# The Sierpi\'nski product of graphs

**Authors:** Jurij Kovi\v{c}, Toma\v{z} Pisanski, Sara Sabrina Zemlji\v{c} and, Arjana \v{Z}itnik

arXiv: 1904.04180 · 2019-04-09

## TL;DR

This paper introduces a generalized Sierpiński graph product based on a graph operation involving a function, exploring its properties such as connectivity, planarity, and automorphisms, extending the classical Sierpiński graph construction.

## Contribution

It defines a new graph product called the Sierpiński product, generalizes the classical construction, and analyzes its fundamental properties and automorphism groups.

## Key findings

- The product is connected iff both factors are connected.
-  Conditions for planarity of the product are established.
-  Automorphism groups of the product are characterized.

» **REQUIRED ACTION A**: Restate word for word everything in the Sierpiński product summary from "## Contribution" down to "factors are connected.".
» **REQUIRED ACTION B**: Do these statements agree with the Sierpiński product summary? Answer each with yes or no and quote the words that decide it. (i) The product is connected if and only if both of its factors are connected. (ii) The paper was posted to arXiv in 2021. (iii) The paper characterizes the automorphism groups of the product.

» **MATERIAL PROVIDED**:
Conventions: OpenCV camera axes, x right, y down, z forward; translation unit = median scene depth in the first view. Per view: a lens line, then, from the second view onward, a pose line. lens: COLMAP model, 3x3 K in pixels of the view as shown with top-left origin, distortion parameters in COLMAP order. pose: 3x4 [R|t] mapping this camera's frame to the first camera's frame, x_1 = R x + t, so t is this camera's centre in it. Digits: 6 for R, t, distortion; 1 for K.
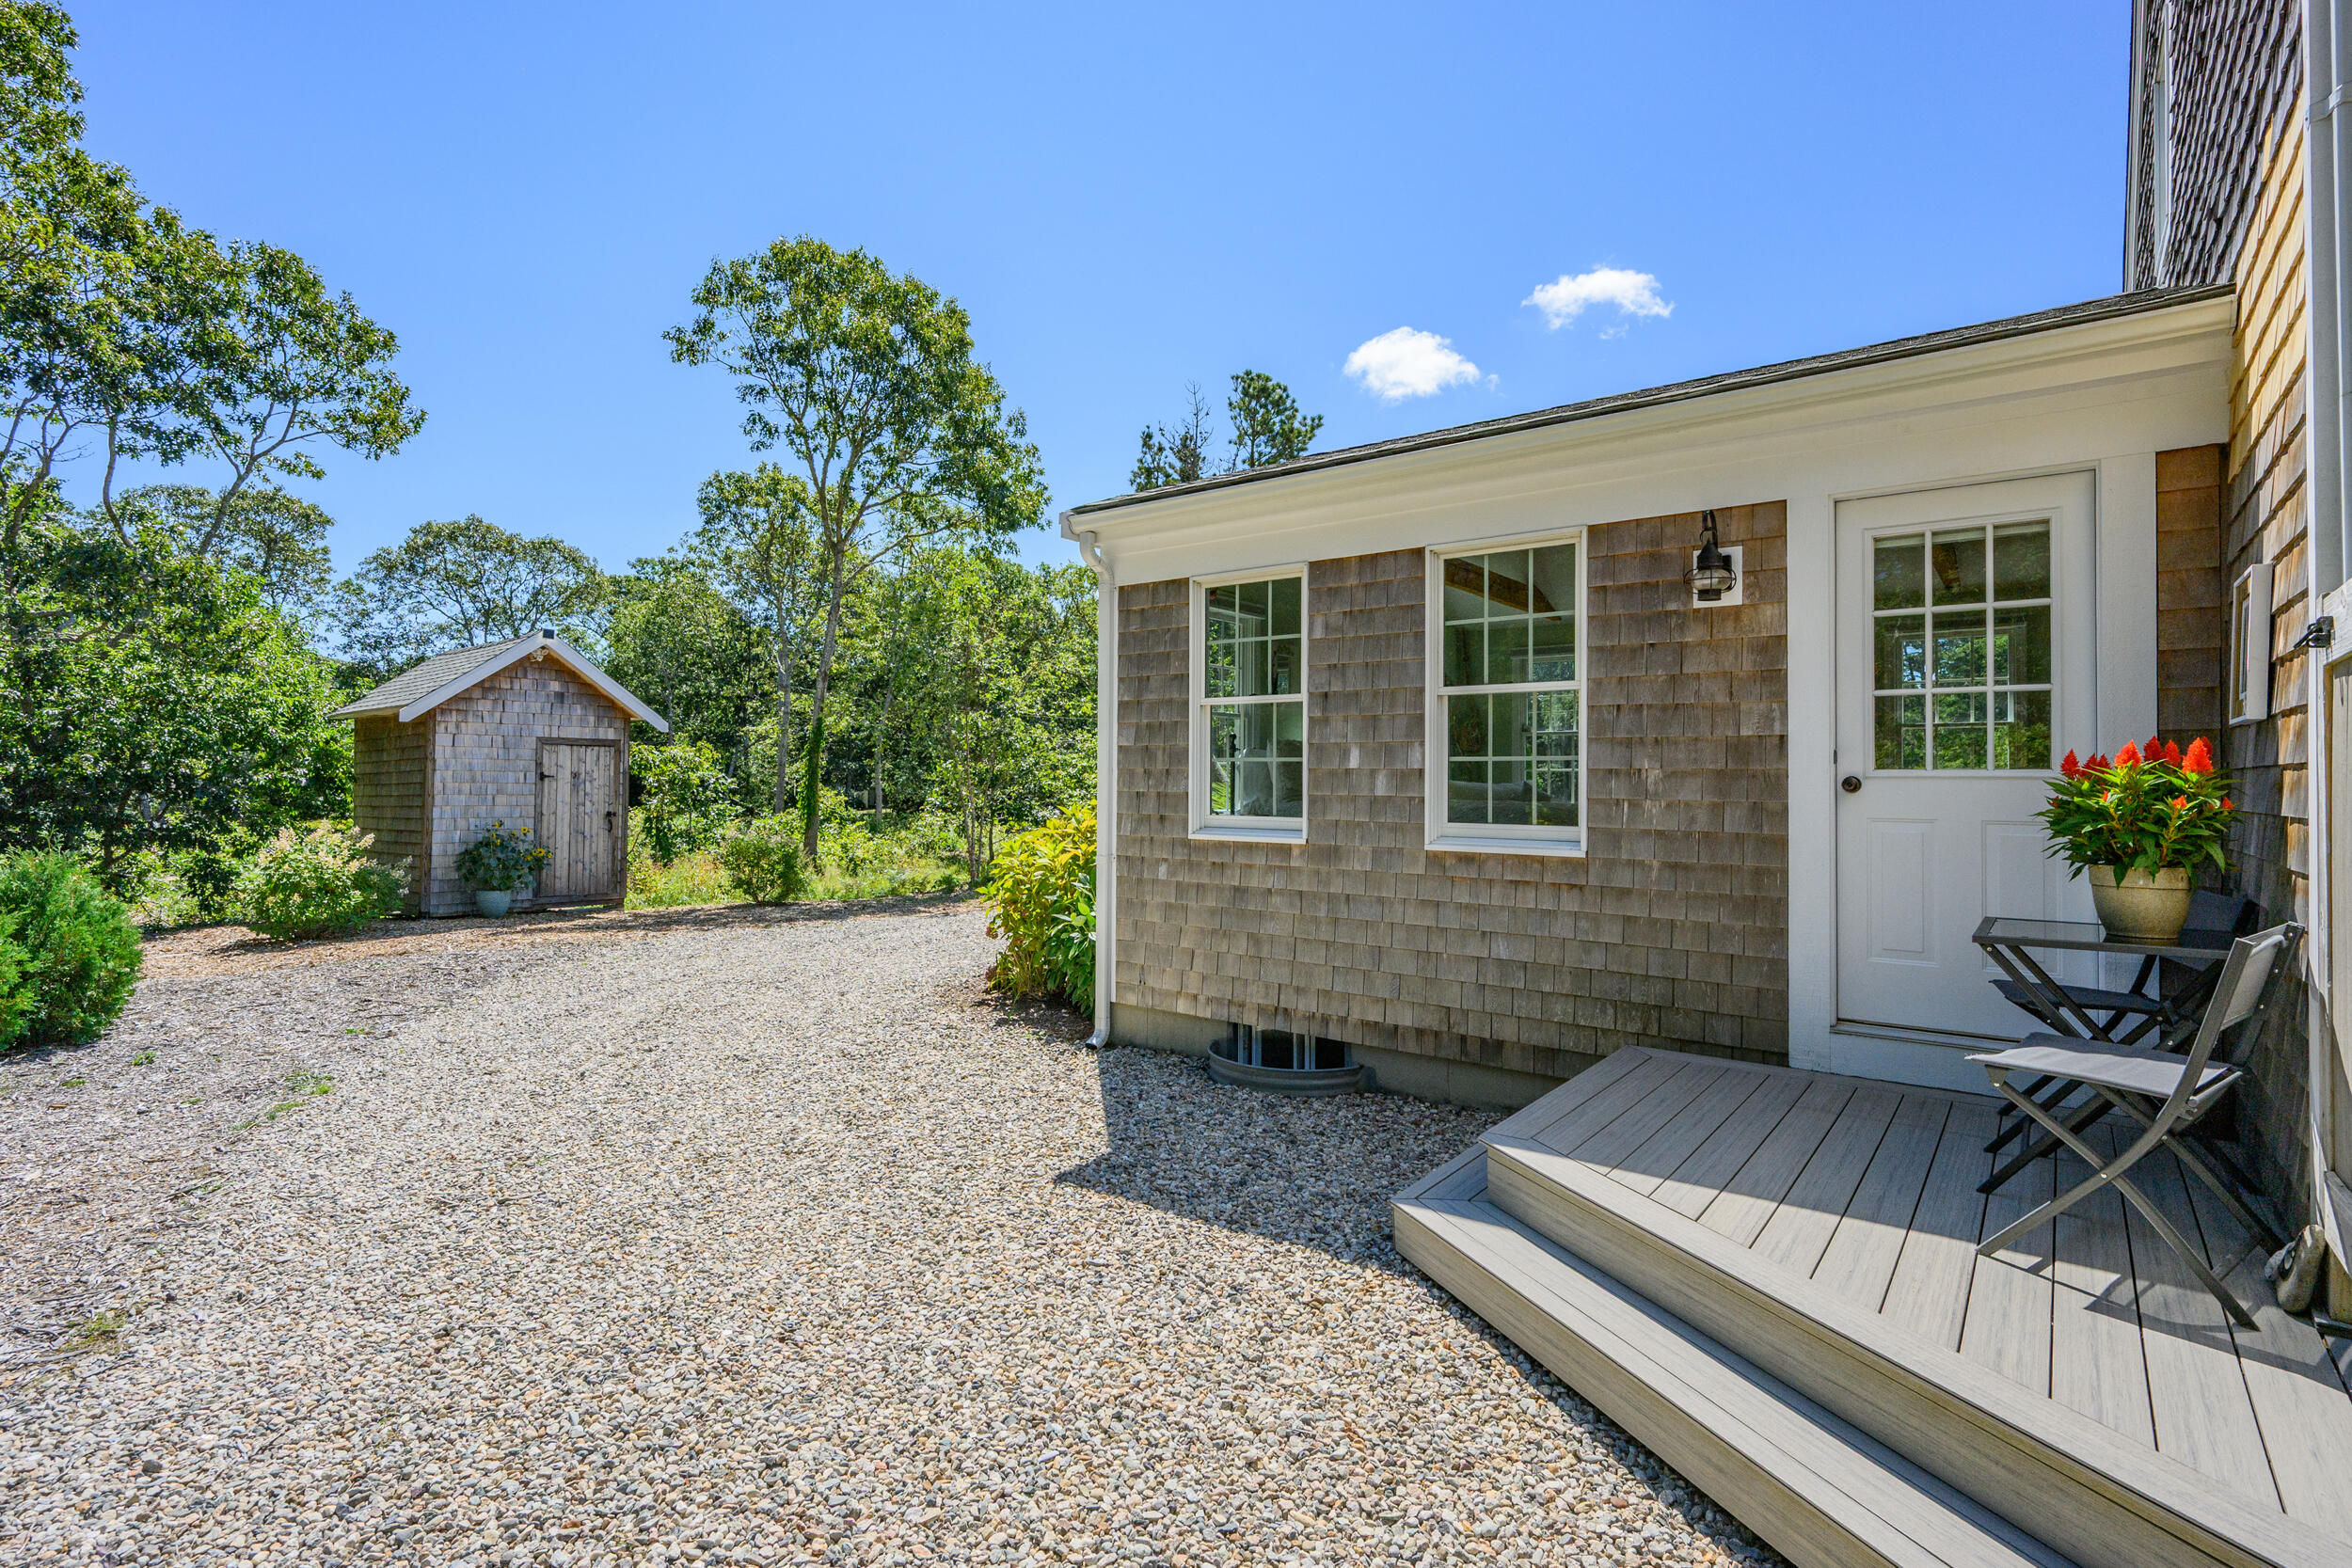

» **WRITTEN RESPONSE A**:
## Contribution

It defines a new graph product called the Sierpiński product, generalizes the classical construction, and analyzes its fundamental properties and automorphism groups.

## Key findings

- The product is connected iff both factors are connected.

» **WRITTEN RESPONSE B**:
(i) Yes: "The product is connected iff both factors are connected."
(ii) No: "arXiv: 1904.04180 · 2019-04-09"
(iii) Yes: "Automorphism groups of the product are characterized."